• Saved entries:

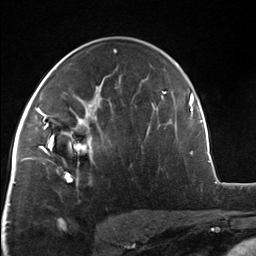
Breast MRI, one axial slice; cropped to one breast; dynamic contrast-enhanced series, time point 2 of 7 at this slice position (early post-contrast); 3 T; TE 1.8 ms, TR 4.7 ms; 256 × 256 image matrix, field of view 150 × 150 mm. Female patient.
Structures marked on this image (semi-automatic segmentation, software-assisted and operator-edited):
- enhancing-tissue mask used for the functional tumour volume (all voxels passing the contrast-enhancement thresholds inside the analysis volume; usually the tumour): bounding box (x1, y1, x2, y2) in pixels: (51, 110, 96, 175)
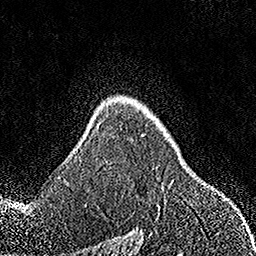
Breast MRI, one axial slice. Position 114 of 158 along the scan axis. Cropped to one breast. Dynamic contrast-enhanced series, time point 2 of 7 at this slice position (early post-contrast). 1.5 T. TE 3.5 ms, TR 7.2 ms. 1 mm slice thickness. 256 × 256 image matrix, field of view 164 × 164 mm. Female patient.
Annotated regions visible in this slice (semi-automatic segmentation, software-assisted and operator-edited):
- enhancing-tissue mask used for the functional tumour volume (all voxels passing the contrast-enhancement thresholds inside the analysis volume; usually the tumour): bounding box (x1, y1, x2, y2) in pixels: (158, 206, 160, 208)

• Brief:
What is needed is an exact retyping of the lines from the start of the data through the line with "Structures marked on", with both end lines kept and every picture left out.

• Reply to the exercise:
Breast MRI, one axial slice; cropped to one breast; dynamic contrast-enhanced series, time point 2 of 7 at this slice position (early post-contrast); 3 T; TE 1.8 ms, TR 4.7 ms; 256 × 256 image matrix, field of view 150 × 150 mm. Female patient.
Structures marked on this image (semi-automatic segmentation, software-assisted and operator-edited):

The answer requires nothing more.